Bridget Walshe of the Canadian Centre for Cyber Security said the sensors consist of software installed on laptops, servers and in the cloud.
The tools check whether systems are up to date, identify vulnerabilities and scan for suspicious activity, with data sent to analysts in Ottawa. CSE shared 150 prevention and detection reports with territorial and provincial governments, Walshe said. Those reports represent five per cent of total sensor deployments.
Past incidents include a 2019 ransomware attack that crippled Nunavut government operations and a 2022 intrusion that cost the Northwest Territories more than $700,000 to contain. The City of Yellowknife took services offline for a week in 2025 after a ransomware threat, and a cloud software breach affected multiple Northwest Territories school boards last year.

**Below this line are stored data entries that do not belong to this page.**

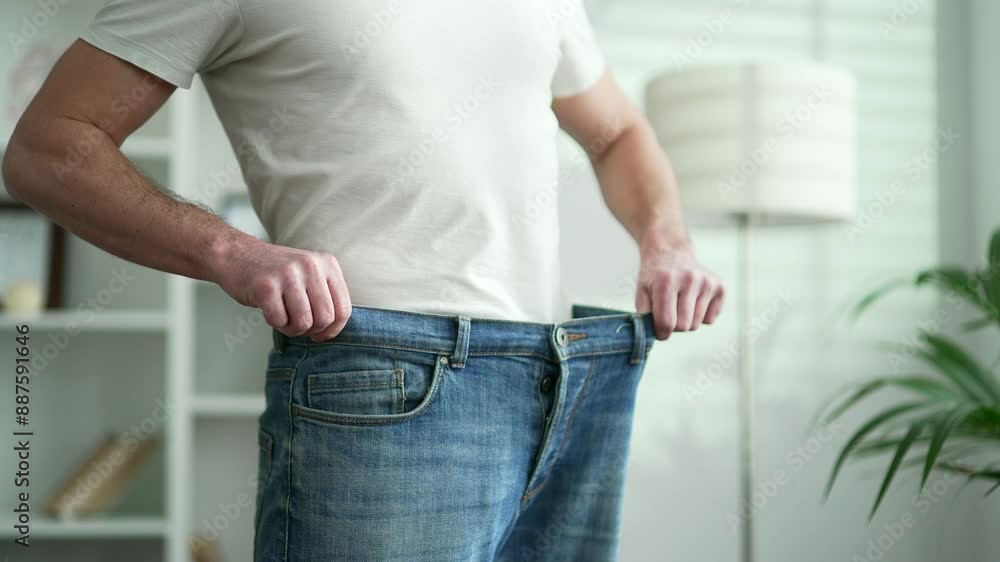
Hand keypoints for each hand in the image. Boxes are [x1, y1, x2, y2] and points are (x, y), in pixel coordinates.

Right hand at [211, 236, 351, 340]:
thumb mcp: (309, 273)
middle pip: (325, 318)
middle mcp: (311, 266)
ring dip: (292, 328)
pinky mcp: (266, 286)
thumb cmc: (275, 271)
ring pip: (304, 323)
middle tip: (297, 324)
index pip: (343, 308)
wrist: (236, 254)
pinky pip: (280, 321)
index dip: (333, 329)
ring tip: (283, 316)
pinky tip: (269, 310)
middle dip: (311, 330)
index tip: (320, 334)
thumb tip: (332, 330)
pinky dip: (275, 323)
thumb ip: (325, 295)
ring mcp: (288, 275)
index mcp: (327, 264)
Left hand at [634, 239, 724, 339]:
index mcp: (666, 280)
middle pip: (683, 326)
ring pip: (696, 324)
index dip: (661, 332)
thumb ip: (643, 315)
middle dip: (674, 326)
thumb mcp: (642, 291)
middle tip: (669, 311)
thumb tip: (651, 335)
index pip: (666, 322)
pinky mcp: (720, 286)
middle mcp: (690, 279)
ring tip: (680, 303)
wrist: (672, 252)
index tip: (659, 330)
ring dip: (686, 320)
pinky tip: (694, 300)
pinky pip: (710, 320)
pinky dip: (701, 316)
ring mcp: (707, 282)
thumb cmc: (654, 276)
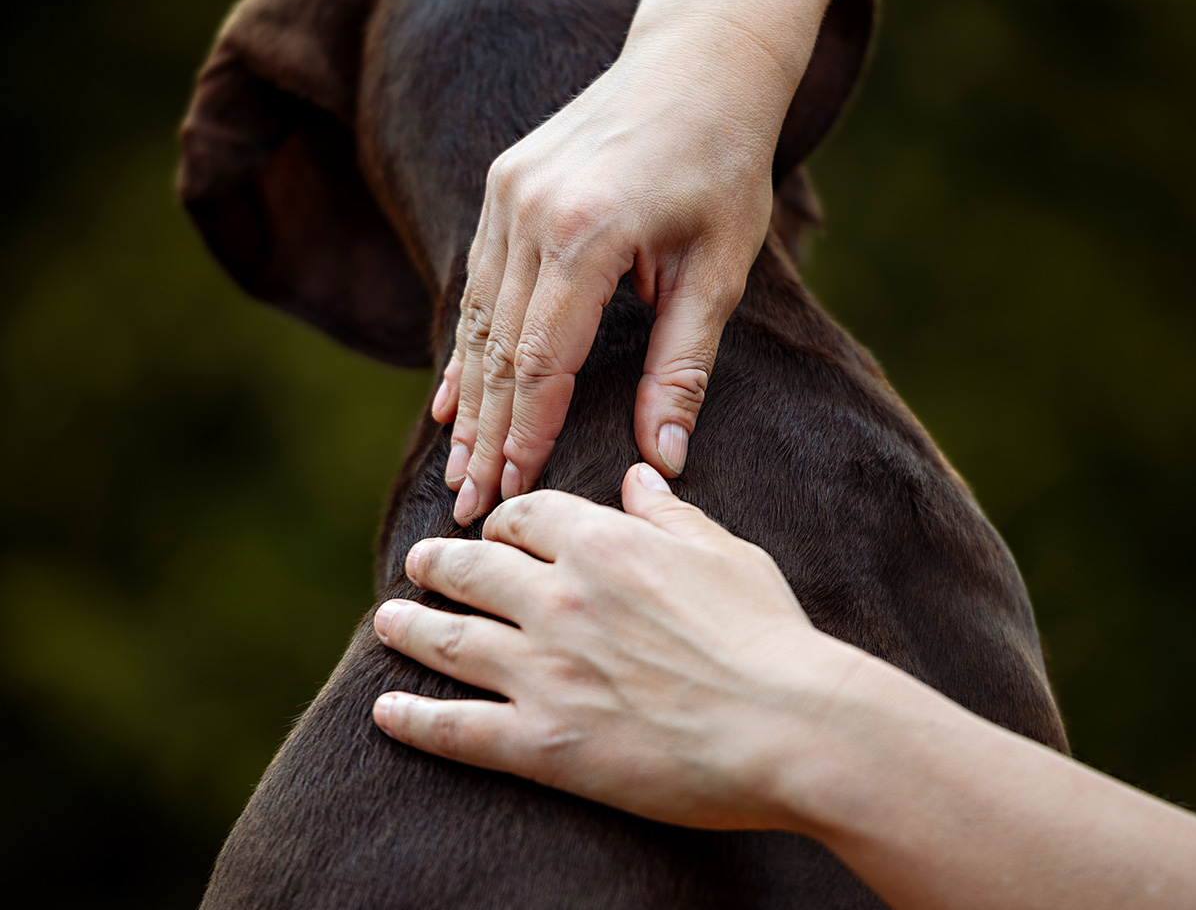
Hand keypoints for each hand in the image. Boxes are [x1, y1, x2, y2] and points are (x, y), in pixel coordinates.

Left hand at [372, 462, 860, 829]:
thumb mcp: (724, 553)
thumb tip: (639, 475)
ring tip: (386, 620)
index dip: (501, 521)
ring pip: (450, 638)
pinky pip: (458, 728)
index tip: (492, 530)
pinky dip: (415, 719)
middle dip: (437, 563)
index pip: (524, 516)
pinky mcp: (544, 742)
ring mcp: (545, 670)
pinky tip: (386, 710)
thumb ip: (668, 513)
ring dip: (410, 626)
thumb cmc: (767, 635)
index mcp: (604, 544)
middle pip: (471, 570)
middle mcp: (560, 597)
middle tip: (416, 564)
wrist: (788, 726)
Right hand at [432, 27, 788, 524]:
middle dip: (486, 434)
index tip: (514, 493)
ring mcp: (506, 194)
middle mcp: (530, 212)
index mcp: (587, 233)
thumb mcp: (720, 270)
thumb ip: (683, 366)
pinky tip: (451, 396)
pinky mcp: (502, 186)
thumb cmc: (722, 166)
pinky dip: (468, 344)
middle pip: (496, 349)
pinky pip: (476, 282)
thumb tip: (664, 458)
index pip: (541, 361)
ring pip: (477, 319)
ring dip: (469, 399)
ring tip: (457, 465)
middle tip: (466, 505)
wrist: (697, 63)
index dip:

Prime Minister Mark Carney announced more than $40 billion in northern investment in March, focused on military infrastructure and transportation routes.
Walshe said growing federal spending has increased interest from threat actors seeking to access and manipulate networks. Intelligence Commissioner Simon Noël highlighted improper sharing of information with international partners between 2020 and 2023 in which data on Canadians had not been removed.
More than a decade ago the British Columbia Civil Liberties Association filed a lawsuit challenging the constitutionality of CSE electronic surveillance operations.
Aislin Jackson, a lawyer with the civil liberties association, said metadata tracking of physical movements and communication patterns raises privacy concerns beyond content alone.